Dark energy is so baffling that it has taken the better part of two decades to understand the theory enough to even design experiments to study it, let alone figure out if the Big Freeze lies in our future. (Not that we could do anything about it if it did, of course.) Trodden is a theorist for one such planned experiment at the Large Synoptic Survey Telescope, currently under construction, that will image the entire sky every few nights at unprecedented detail. When it “switches on” in 2022, the telescope will study billions of galaxies every night, giving astrophysicists an unparalleled ability to test galactic behavior.
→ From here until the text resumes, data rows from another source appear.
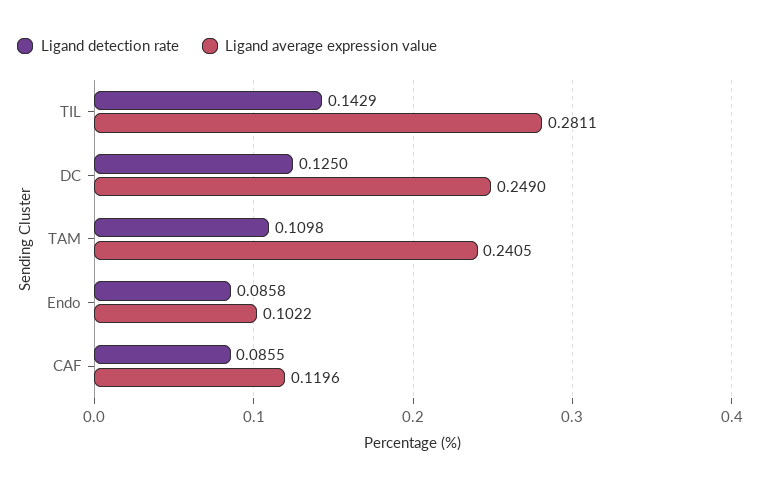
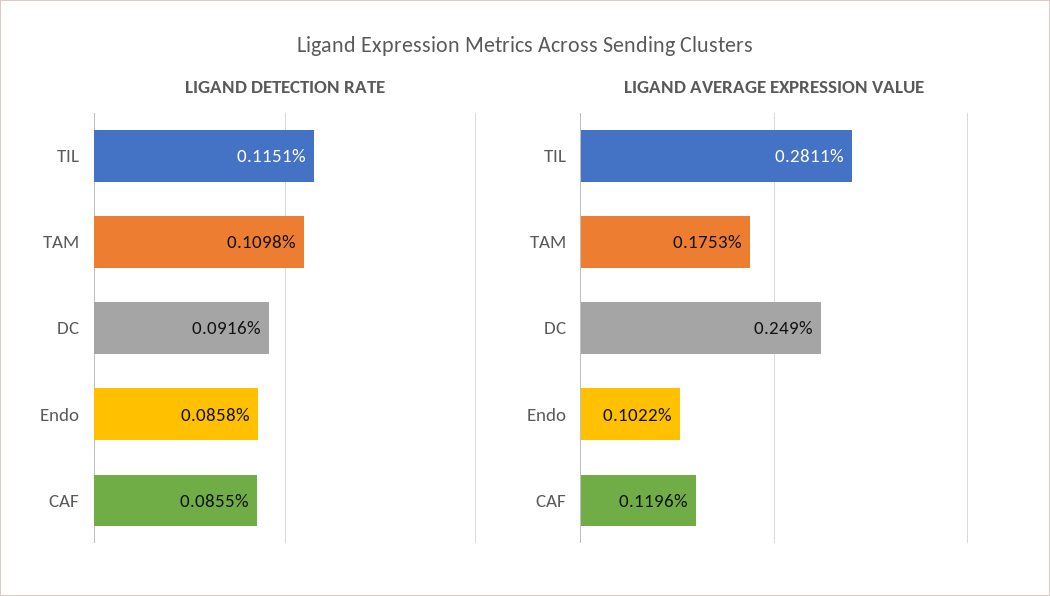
  {
    "Ligand detection rate": {
-     "TIL": 0.1429,
+     "TIL": 0.1151,
-     "DC": 0.125,
+     "DC": 0.0916,
      "TAM": 0.1098,
      "Endo": 0.0858,
      "CAF": 0.0855
    },
    "Ligand average expression value": {
      "TIL": 0.2811,
      "DC": 0.249,
-     "TAM": 0.2405,
+     "TAM": 0.1753,
      "Endo": 0.1022,
      "CAF": 0.1196
    }
  }

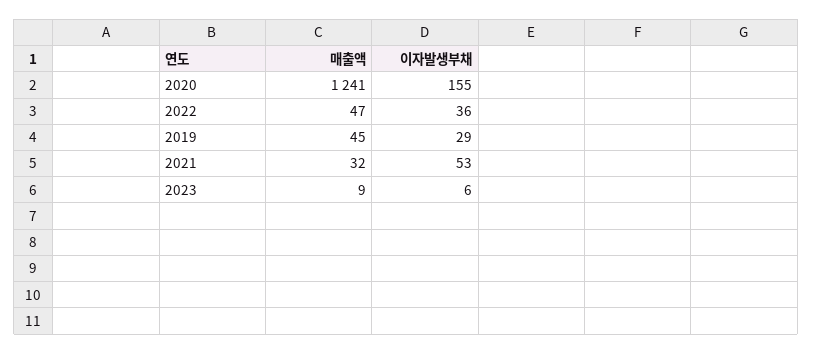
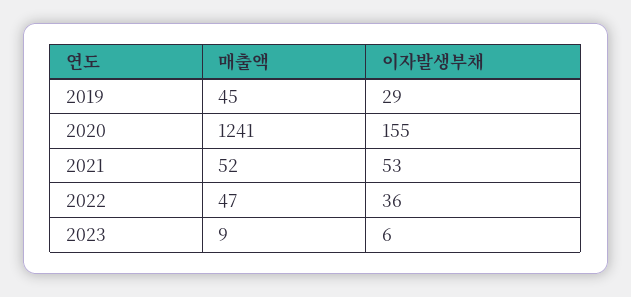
  {
    "매출액": {
      "2020": 1241,
      "2022": 47,
      "2019": 45,
-     "2021": 32,
+     "2021": 52,
      "2023": 9
    },
    "이자발생부채": {
      "2020": 155,
      "2022": 36,
      "2019": 29,
      "2021": 53,
      "2023": 6
    }
  }

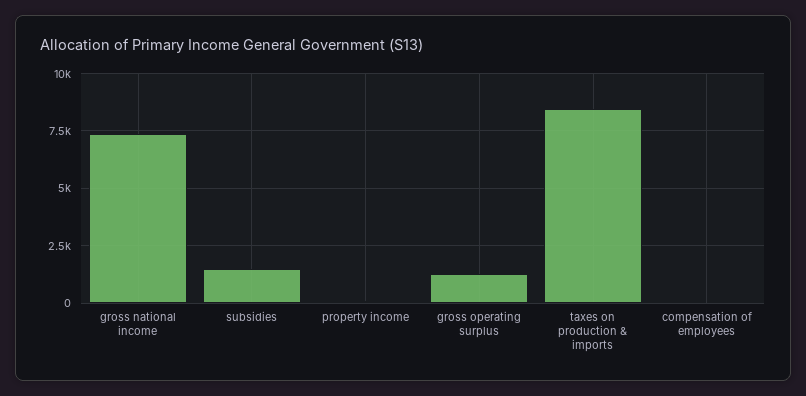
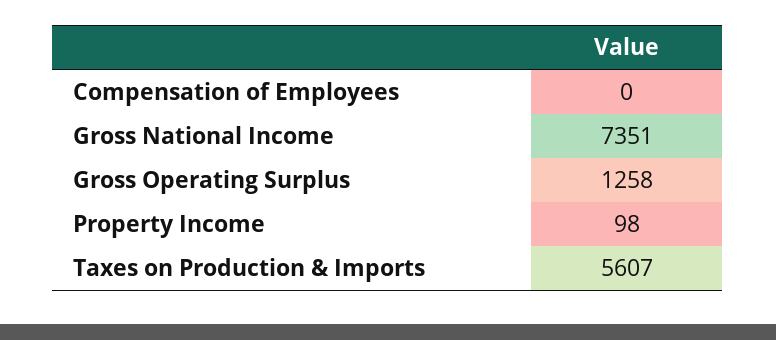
  {
    "gross national income": 7351,
-   "subsidies": 1500,
    "property income": 98,
    "gross operating surplus": 1258,
-   "taxes on production & imports": 8500,
+   "taxes on production & imports": 5607,
    "compensation of employees": 0
  }

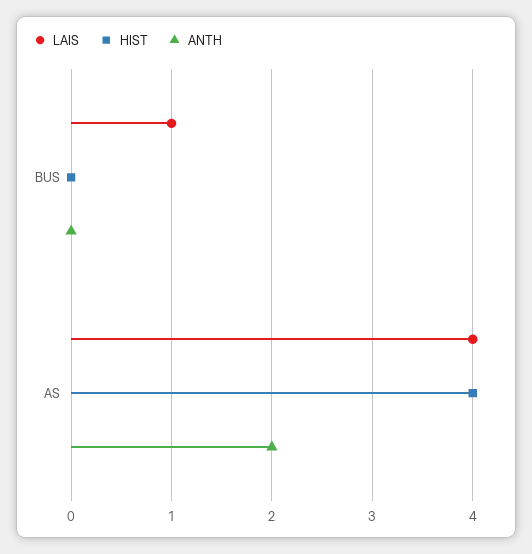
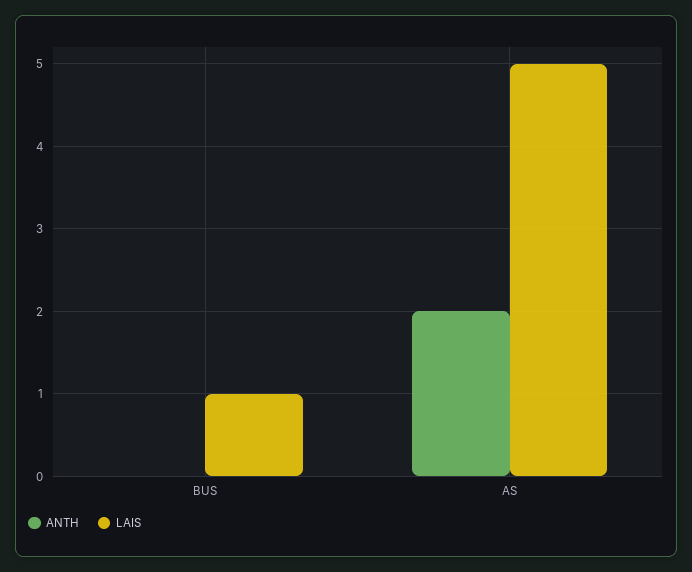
  {
    "LAIS": {
      "BUS": 1,
-     "AS": 4
+     "AS": 5
    },
-   "HIST": {
-     "BUS": 0,
-     "AS": 4
-   },
    "ANTH": {
      "BUS": 0,
      "AS": 2
    }
  }

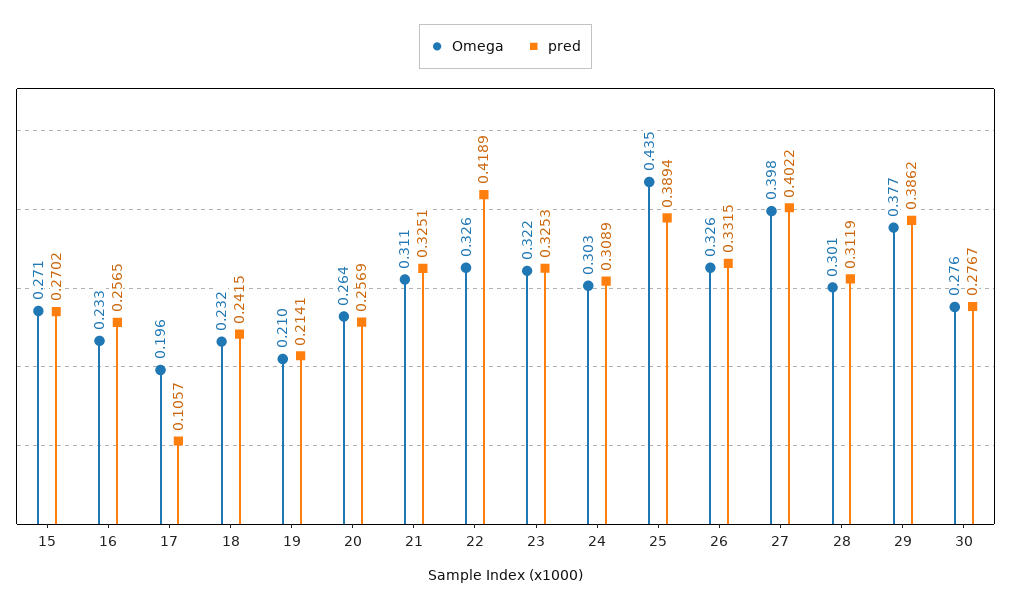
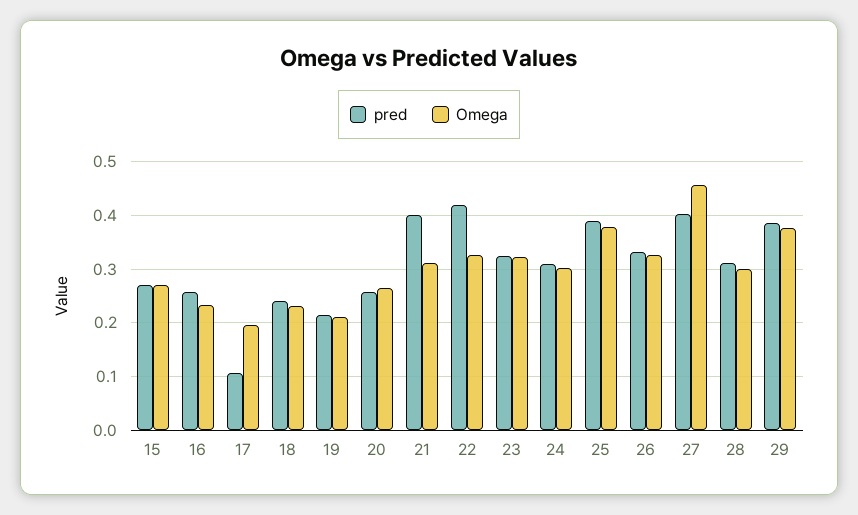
  {
    "Omega": {
      "15": 0.271,
      "16": 0.233,
      "17": 0.196,
      "18": 0.232,
      "19": 0.21,
      "20": 0.264,
      "21": 0.311,
      "22": 0.326,
      "23": 0.322,
      "24": 0.303,
-     "25": 0.435,
+     "25": 0.38,
      "26": 0.326,
-     "27": 0.398,
+     "27": 0.46,
      "28": 0.301,
-     "29": 0.377,
+     "29": 0.377
-     "30": 0.276
    },
    "pred": {
      "15": 0.2702,
      "16": 0.2565,
      "17": 0.1057,
      "18": 0.2415,
      "19": 0.2141,
      "20": 0.2569,
-     "21": 0.3251,
+     "21": 0.4,
      "22": 0.4189,
      "23": 0.3253,
      "24": 0.3089,
      "25": 0.3894,
      "26": 0.3315,
      "27": 0.4022,
      "28": 0.3119,
-     "29": 0.3862,
+     "29": 0.3862
-     "30": 0.2767
    }
  }

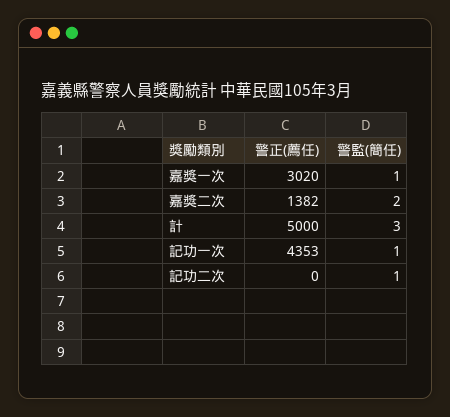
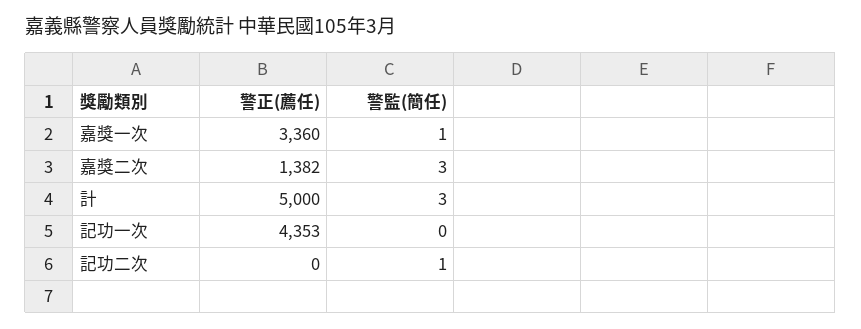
  {
    "警正(薦任)": {
-     "嘉獎一次": 3020,
+     "嘉獎一次": 3360,
      "嘉獎二次": 1382,
      "計": 5000,
      "記功一次": 4353,
      "記功二次": 0
    },
    "警監(簡任)": {
      "嘉獎一次": 1,
-     "嘉獎二次": 2,
+     "嘉獎二次": 3,
      "計": 3,
-     "記功一次": 1,
+     "記功一次": 0,
      "記功二次": 1
    }
  }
By analyzing how gravity affects galaxies’ light, and analyzing their three-dimensional positions and movements in space, the scientists should have enough information to finally unlock some of dark energy’s secrets. Does it arise from quantum fluctuations in the vacuum of space? Is it just a part of gravity we’ll have to add to the laws of physics? Understanding such details is crucial if we want to figure out whether we’re heading for the Big Freeze — or something else.
The False Vacuum
Of course, there’s always the chance that dark energy won’t actually matter. The other scenarios we’ve considered assume that our universe is all there is. But what if there’s more out there, and our universe is but a small part of a multiverse? Could these other universes affect the ultimate fate of our own?
The short answer is yes. “Imagine you go to a very, very large scale — much larger than our current observable universe,” explains Jonathan Braden, a cosmologist at University College London. While our own universe is homogenous and roughly the same everywhere, taking such a large view might reveal that it’s just a tiny pocket with its own physical parameters and laws, different from the larger multiverse.
If so, our universe would exist in a state known as a false vacuum, where we wrongly suppose that we exist in the most stable state, but it’s still possible to drop to another one suddenly. Braden explains this would result in a phase transition, a change similar to how water changes from liquid to gas at its boiling point — only for the entire universe. Basically, our cosmos might be like one of the bubbles boiling in a pot of water, he says, just one of many with their own sets of laws and constants. “Eventually these bubbles can run into each other, and from our viewpoint it would be like our universe … collided with another universe.”
That would be as bad as it sounds. Such a collision would spell an immediate end to our universe as everything changes to a new state. It could result in a combination of the two universes, or it could create something new entirely. There would be no warning, and nothing we could do about it.
What scientists can do, however, is see whether a false vacuum ever existed in our own universe in the very distant past, which could help tell us whether such a collision is likely to happen again. Such a prehistoric false vacuum would necessarily be much smaller than the scale of our universe (just a bubble within our bubble), but it might still leave behind a hint that something curious happened long ago.
Braden is part of a research team trying to predict what such a signature would look like. Their prime target is the cosmic microwave background (CMB), the oldest light scientists can see, which dates back to when the universe was just 380,000 years old. The team hopes that perhaps a little blip on the otherwise uniform CMB would betray the existence of such a false vacuum in the distant past, as well as provide the first concrete evidence for a multiverse.
If we can’t ward off the end of our universe, the least we can do is try to understand it.